→ **Énoncé 1**: D'après le texte sur le Conseil national syrien, depuis quel pays le colonel Riad Assaad a-t-il annoncé l'illégalité du bureau militaire ?
→ **Énoncé 2**: Dans les fiches, remplacez "family" par "famille" sur le passage allant de la ligne contenant "scientific name: Hieracium sommerfeltii" jusqu'à la fin des fiches, puis redonnez ce passage sans autre modification.

→ **Texte à lire**:
* * * *

Appelés à choisir un successeur à Barhoun Ghalioun, les membres du CNS, composée de Frères musulmans, ont préféré en majorité le maintenir pour éviter d’être dirigés par une femme (Basma Kodmani) ou un Chrétien (Georges Sabra) !
Les responsables occidentaux en charge du dossier syrien sont déçus. En misant sur le Conseil national syrien, qu’ils ont contribué à financer et à soutenir politiquement, à la demande express des Saoudiens, des Qataris et des Turcs, ils pensaient, enfin, trouver leur cheval de bataille idéale pour abattre le régime syrien. Ils avaient fait semblant de croire que le CNS a réellement des soutiens à l’intérieur de la Syrie. Leur désillusion est immense. Depuis le double veto russe et chinois, ils ne ratent pas une occasion pour déclare haut et fort que l’opposition syrienne est divisée et qu’elle doit se réunifier avant d’espérer être reconnue comme la seule représentante légitime du peuple syrien. Le CNS n’est actuellement reconnu que comme « un » représentant légitime des Syriens qui aspirent au changement. Il n’y a que le régime libyen installé par l’Otan, tout comme les « démocraties » saoudienne et qatarie qui continuent – jusqu’à quand- à miser exclusivement sur lui et sur les groupes djihadistes qu’ils financent sans compter. Comble de l’humiliation : à peine une heure après que le « professeur » Burhan Ghalioun annonça, dans une conférence de presse diffusée en direct par France 24 et Al-Jazeera, la création d’un bureau militaire dont la mission serait de chapeauter tous les mouvements armés en Syrie même qui combattent le régime syrien, dont l’Armée libre de Syrie (ALS), le chef de cette armée composée en gros de déserteurs, (ASL), le colonel Riad Assaad, annonça, depuis la Turquie, l’illégalité de ce bureau !

* * * *

→ **Fiches fournies**:
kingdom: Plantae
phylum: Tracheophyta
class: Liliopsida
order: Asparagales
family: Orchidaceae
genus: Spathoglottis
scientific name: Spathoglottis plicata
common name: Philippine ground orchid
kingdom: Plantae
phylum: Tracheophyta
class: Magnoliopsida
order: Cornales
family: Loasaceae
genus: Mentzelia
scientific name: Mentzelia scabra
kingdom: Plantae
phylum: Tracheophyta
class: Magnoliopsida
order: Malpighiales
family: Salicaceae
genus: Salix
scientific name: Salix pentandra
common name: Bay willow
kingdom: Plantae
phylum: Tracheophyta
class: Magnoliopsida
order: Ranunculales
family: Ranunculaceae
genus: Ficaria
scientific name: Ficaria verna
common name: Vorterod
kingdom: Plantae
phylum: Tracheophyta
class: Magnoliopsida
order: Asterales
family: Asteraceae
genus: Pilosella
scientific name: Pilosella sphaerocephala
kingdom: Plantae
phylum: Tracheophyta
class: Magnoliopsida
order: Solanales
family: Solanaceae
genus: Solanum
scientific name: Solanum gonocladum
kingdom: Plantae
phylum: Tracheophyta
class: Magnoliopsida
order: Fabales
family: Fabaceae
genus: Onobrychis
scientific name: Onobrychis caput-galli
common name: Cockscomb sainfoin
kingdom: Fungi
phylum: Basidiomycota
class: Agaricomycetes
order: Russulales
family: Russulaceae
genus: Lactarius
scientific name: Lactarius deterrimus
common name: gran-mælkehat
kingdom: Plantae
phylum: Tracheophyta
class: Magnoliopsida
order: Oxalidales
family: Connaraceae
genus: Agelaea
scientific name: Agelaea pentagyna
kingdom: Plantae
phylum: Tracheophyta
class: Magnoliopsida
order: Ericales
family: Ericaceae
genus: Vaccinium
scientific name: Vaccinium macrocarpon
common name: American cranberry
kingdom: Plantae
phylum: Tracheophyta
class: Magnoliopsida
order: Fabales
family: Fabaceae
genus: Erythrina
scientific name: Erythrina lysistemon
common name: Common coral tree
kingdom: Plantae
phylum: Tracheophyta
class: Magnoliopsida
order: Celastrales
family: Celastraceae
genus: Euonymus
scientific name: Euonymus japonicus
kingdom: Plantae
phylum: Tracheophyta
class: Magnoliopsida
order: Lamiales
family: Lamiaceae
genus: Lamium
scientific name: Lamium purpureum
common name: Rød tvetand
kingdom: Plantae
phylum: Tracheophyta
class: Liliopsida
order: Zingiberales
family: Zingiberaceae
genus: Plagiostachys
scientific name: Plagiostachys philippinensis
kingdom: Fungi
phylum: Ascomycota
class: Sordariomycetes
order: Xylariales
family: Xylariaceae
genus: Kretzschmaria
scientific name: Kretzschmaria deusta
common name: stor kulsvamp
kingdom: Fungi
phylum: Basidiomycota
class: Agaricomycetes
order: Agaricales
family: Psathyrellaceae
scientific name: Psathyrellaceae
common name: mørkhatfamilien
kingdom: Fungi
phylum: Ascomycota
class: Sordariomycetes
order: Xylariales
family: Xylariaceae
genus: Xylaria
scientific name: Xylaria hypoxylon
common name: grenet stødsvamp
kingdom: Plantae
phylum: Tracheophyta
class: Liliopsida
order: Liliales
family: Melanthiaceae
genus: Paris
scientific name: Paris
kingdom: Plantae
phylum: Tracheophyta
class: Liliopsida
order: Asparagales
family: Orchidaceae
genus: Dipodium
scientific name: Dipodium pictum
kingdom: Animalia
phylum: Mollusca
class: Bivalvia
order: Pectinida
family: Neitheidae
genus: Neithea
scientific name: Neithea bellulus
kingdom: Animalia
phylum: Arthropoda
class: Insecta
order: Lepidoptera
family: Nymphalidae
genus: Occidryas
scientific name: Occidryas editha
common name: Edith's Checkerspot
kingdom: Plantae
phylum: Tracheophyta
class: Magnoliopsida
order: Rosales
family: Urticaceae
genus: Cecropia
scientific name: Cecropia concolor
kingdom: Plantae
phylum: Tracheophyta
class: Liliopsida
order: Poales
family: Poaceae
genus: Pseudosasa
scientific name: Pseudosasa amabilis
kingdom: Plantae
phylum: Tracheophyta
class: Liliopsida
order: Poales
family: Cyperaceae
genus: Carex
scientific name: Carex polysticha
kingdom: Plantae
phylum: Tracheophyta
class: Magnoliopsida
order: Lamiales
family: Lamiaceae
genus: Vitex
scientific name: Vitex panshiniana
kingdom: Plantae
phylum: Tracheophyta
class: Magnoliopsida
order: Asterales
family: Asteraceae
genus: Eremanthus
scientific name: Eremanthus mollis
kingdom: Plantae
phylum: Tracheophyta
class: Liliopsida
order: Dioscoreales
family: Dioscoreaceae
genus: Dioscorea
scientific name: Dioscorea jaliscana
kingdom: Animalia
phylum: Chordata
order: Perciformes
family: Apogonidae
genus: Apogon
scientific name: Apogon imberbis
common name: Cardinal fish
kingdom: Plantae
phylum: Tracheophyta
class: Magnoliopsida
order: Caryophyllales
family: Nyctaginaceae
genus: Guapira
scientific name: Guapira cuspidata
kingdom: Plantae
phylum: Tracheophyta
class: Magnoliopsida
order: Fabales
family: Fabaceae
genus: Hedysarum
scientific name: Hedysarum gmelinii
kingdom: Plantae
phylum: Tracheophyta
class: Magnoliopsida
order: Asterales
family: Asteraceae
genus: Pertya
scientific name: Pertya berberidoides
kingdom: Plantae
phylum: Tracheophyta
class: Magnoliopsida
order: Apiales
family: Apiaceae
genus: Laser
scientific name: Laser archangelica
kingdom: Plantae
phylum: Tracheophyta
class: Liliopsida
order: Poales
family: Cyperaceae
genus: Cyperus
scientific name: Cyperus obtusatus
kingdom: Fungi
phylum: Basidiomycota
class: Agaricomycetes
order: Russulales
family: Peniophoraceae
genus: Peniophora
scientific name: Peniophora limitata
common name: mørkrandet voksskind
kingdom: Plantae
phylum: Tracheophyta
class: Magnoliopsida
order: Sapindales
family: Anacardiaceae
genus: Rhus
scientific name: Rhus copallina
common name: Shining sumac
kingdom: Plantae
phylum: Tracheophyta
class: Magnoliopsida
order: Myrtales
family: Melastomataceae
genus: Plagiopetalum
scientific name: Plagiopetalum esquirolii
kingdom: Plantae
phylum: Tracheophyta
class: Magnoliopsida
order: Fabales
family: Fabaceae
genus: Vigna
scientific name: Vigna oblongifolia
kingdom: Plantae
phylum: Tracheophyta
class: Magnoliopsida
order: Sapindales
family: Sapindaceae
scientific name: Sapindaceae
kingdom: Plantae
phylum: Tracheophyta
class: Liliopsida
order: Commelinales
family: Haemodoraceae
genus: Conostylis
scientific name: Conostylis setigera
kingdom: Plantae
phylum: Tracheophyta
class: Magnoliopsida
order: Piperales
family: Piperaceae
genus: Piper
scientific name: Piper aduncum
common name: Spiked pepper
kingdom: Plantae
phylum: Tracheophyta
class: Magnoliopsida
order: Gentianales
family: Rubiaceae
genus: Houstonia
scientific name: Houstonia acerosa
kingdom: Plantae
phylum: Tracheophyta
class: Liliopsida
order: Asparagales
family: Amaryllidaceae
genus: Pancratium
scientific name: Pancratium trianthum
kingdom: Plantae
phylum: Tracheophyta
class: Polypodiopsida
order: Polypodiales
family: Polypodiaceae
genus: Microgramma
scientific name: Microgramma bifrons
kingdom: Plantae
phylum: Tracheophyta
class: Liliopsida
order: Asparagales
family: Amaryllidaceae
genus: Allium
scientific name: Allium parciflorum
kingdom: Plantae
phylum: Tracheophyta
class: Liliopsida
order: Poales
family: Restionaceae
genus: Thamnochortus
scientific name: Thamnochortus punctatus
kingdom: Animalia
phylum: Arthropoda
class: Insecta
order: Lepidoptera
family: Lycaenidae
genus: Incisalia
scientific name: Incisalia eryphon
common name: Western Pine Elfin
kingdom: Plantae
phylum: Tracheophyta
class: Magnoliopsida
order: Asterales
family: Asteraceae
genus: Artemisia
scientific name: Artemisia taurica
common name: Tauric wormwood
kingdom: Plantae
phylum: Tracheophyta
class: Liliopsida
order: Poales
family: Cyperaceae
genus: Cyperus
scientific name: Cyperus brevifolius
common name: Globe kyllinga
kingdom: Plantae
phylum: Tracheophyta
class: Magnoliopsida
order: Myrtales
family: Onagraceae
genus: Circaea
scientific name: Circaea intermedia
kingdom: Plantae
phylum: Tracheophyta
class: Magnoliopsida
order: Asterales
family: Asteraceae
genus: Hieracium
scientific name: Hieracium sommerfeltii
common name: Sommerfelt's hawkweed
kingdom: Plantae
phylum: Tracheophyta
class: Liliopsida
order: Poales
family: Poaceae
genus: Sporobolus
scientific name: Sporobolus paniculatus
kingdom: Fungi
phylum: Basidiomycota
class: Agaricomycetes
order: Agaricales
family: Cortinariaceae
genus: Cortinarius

* * * *

→ **Corrigé détaillé 1**: Depuis la Turquie.

→ **Corrigé détaillé 2**:
scientific name: Hieracium sommerfeltii
common name: Sommerfelt's hawkweed
kingdom: Plantae
phylum: Tracheophyta
class: Liliopsida
order: Poales
famille: Poaceae
genus: Sporobolus
scientific name: Sporobolus paniculatus
kingdom: Fungi
phylum: Basidiomycota
class: Agaricomycetes
order: Agaricales
famille: Cortinariaceae
genus: Cortinarius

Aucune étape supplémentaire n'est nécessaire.